Records to process:
((

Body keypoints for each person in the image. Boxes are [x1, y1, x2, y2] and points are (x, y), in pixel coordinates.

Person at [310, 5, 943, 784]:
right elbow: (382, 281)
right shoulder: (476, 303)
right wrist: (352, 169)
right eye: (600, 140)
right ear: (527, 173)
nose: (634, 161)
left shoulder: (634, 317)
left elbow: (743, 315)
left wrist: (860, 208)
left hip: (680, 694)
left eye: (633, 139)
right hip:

))

Activity:
Return each entry without altering a single word.

Response to the exercise:
Body keypoints for each person in the image. Boxes are [x1, y1, x2, y2] and points are (x, y), in pixel coordinates.

Person at [310, 5, 943, 784]:
right elbow: (382, 281)
right shoulder: (476, 303)
right wrist: (352, 169)
right eye: (600, 140)
right ear: (527, 173)
nose: (634, 161)
left shoulder: (634, 317)
left elbow: (743, 315)
left wrist: (860, 208)
left hip: (680, 694)
left eye: (633, 139)
right hip:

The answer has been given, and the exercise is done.